Comb Over with Hard Part

The Comb over with hard part is the most popular haircut in the barbering world today. I have been in the industry as a service provider and educator for over two decades and it is always interesting and fun to keep up with the changes on the classic haircuts. This particular cut when I started was referred to as a regular boy’s haircut. Now with the modern/retro twist (this is actually a 1920’s style) the name has changed and so have some of the techniques. Such as when I started no one would ever think of taking a straight razor and shave in the part area. Also, pomades were just starting to get popular but most haircuts were styled with gel, hair spray, or a combination of the two.

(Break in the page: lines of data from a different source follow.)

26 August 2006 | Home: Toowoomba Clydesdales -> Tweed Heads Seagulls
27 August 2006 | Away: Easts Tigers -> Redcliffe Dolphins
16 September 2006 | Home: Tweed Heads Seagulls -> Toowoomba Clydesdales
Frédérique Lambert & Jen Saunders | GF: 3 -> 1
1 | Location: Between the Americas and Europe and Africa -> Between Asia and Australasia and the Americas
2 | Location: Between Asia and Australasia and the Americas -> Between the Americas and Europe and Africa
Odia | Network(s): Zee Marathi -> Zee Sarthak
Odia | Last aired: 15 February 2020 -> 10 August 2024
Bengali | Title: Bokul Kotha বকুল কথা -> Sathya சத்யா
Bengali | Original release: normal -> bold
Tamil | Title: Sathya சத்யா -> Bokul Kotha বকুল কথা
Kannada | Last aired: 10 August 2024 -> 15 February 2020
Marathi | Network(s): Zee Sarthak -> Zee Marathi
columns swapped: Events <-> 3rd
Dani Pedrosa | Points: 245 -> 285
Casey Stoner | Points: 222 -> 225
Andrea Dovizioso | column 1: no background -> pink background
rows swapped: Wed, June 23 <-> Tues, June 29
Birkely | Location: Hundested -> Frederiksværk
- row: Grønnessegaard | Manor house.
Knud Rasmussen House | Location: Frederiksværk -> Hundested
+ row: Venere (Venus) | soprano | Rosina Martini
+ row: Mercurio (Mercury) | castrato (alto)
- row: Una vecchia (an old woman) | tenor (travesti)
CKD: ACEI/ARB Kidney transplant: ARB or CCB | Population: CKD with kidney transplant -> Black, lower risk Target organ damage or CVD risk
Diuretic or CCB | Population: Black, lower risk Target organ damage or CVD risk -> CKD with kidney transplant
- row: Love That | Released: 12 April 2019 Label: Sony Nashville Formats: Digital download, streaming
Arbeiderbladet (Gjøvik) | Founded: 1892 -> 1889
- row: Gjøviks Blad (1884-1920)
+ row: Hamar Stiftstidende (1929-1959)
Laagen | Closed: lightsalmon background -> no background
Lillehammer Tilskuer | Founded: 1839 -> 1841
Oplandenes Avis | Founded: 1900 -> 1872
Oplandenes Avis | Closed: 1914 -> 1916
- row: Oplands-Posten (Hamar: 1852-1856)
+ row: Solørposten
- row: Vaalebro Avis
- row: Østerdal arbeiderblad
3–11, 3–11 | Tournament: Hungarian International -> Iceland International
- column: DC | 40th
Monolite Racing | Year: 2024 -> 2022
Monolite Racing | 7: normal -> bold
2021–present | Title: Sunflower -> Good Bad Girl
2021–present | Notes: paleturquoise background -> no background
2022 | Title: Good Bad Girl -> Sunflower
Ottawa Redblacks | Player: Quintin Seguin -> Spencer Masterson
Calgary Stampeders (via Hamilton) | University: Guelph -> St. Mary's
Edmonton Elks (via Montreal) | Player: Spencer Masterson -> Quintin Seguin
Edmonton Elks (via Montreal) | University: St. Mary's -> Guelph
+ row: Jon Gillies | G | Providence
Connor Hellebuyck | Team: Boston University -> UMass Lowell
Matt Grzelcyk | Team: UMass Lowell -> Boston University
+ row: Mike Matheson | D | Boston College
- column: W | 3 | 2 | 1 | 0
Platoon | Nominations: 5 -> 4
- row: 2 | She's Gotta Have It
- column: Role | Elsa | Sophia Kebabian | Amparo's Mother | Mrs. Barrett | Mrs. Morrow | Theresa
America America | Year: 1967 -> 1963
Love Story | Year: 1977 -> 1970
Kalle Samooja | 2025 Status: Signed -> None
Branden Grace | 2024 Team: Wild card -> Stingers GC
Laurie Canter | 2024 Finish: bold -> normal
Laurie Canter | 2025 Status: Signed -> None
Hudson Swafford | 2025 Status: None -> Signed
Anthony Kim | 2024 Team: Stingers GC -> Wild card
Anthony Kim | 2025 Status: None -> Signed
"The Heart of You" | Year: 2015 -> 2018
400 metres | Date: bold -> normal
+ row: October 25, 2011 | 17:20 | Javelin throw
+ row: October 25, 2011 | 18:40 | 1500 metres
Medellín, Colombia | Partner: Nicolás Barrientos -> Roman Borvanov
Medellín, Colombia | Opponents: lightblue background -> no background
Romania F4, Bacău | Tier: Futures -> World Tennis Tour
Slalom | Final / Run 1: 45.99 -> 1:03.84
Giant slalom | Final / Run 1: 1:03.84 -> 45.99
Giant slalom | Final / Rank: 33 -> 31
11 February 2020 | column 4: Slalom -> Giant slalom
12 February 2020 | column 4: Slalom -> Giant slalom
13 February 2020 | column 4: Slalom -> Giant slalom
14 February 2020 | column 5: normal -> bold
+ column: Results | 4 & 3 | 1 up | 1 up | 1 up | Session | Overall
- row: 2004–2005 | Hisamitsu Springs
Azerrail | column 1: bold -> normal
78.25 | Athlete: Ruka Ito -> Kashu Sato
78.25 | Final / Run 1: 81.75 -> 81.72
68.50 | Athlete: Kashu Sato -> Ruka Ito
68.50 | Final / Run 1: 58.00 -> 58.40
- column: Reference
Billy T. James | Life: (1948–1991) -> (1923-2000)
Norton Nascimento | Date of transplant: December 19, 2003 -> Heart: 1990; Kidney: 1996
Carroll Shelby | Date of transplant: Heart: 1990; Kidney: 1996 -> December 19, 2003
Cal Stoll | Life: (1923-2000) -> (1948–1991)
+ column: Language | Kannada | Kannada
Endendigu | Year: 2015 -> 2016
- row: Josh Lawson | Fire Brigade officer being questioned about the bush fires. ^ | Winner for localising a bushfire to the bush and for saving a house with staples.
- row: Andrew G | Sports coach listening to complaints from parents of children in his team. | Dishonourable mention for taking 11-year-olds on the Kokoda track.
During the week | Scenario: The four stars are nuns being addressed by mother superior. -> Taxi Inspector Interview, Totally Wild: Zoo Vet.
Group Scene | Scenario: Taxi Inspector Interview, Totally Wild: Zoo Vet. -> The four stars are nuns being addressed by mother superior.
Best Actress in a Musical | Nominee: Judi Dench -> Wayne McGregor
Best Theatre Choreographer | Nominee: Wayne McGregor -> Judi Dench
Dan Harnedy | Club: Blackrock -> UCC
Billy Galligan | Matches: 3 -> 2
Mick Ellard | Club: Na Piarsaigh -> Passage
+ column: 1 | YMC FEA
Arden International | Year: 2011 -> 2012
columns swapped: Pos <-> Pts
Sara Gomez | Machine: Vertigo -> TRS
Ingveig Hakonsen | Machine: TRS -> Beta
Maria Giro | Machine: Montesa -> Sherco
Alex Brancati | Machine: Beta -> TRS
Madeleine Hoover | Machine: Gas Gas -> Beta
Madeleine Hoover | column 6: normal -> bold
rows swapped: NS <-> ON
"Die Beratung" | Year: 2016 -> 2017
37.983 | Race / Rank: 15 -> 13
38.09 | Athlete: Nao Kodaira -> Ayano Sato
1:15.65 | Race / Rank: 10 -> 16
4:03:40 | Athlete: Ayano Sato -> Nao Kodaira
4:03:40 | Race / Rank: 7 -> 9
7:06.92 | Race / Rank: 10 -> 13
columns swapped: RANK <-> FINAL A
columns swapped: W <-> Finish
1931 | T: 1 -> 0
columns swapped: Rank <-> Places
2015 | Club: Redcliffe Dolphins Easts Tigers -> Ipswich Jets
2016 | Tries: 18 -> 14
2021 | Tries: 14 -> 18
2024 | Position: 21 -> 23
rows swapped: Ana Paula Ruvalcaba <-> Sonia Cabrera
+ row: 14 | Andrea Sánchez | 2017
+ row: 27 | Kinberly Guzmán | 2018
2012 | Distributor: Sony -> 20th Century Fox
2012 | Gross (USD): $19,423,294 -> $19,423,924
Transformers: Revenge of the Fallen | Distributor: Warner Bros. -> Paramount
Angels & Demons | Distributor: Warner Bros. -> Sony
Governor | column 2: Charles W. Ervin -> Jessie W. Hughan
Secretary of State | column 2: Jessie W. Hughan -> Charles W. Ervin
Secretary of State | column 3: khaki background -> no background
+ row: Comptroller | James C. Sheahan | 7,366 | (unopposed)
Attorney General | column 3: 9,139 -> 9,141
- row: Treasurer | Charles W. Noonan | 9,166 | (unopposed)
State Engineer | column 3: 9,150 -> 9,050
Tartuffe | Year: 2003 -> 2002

In this video you will learn many different barbering techniques including: barber shear over comb, thinning shear over comb, fading, blending, and straight razor shaving. You will also learn the finer points on the hand dexterity necessary for these techniques. In other words: how to hold the comb, shears, clippers, and straight razor properly allowing for the correct posture as well as optimum finished results.

For this particular haircut we have combined three different styles into one: a side part, an ivy league, and a hard part. The side part is self-explanatory. A classic young man’s haircut. The Ivy League takes it a step further. We cut the crown off and blend it to the top making it much easier to style. Works especially well for young children with difficult cowlicks and just want to get up and go. Lastly, the hard part. We first cut in the part with the trimmer and follow up with the straight razor. In this case we used our Zorian Of New York Shave Gel to get a nice clean line. It is a thick transparent gel infused with aloe vera and shea butter to form a protective barrier between the skin and razor and allow for ultimate comfort without razor burn.

Finally, to complete the finish product comes the styling portion. Very few short haircuts look good without spending some time styling and using one or two products. To get the perfect finished looked we created the shape by blowing drying the hair into place with a small amount of our Zorian Of New York firm hold gel. This will give the straight hair some body and mold difficult hair into place. Lastly, we apply the Zorian Of New York water soluble classic pomade for a high shine which will make the hard part stand out even more and give the hair a strong hold that will last all day. It is very important that the hair is completely dry when the pomade is applied. If the hair is slightly damp it will dilute the product and will not firm up and give the hair a firm hold.

Learn How To Fade Hair

One of the most important things to consider when you learn how to fade hair is how high or how low the fade should be cut. There are a lot of things to consider as you think about this question. Some of them include cowlicks, hair thickness, hair color, the length of the bangs, shape of the head, surface of the scalp (lumps, bumps, and/or dents), moles, scars, customer’s age, customer’s job, desired hairstyle, and the customer’s preference.

A very important note to keep in mind is that no matter how good you are at fading hair, if the fade is too high or too low your customer will not think it is a good haircut. If the haircut is 100% technically correct but it is not exactly what the customer wants they won’t be happy. This is especially true with the fade haircut customer. It doesn’t matter if they are a young kid or older suit and tie professional. These are the most particular and hardest customers to please.

This blog is going to cover how high to cut the fade in relation to the length of the bangs. The height of the fade should be balanced properly with the length of the bangs. The fade should never be higher than the bangs.

This is a little tricky because with most of today’s styles the bangs are either pushed up, combed to the side, or brushed straight back. For these styles cut the top first and then comb the bangs straight forward before beginning the fade. When you are clipper cutting the sides, start arching the clipper away from the head about a half of an inch below the bangs. This will leave enough room to blend the sides to the top without fading the hair too high.

This is a little easier with the shorter styles that get an edge-up. Make sure to leave yourself enough room so the fade stops where the edge-up in the temple and forehead begins. This will ensure the proper balance.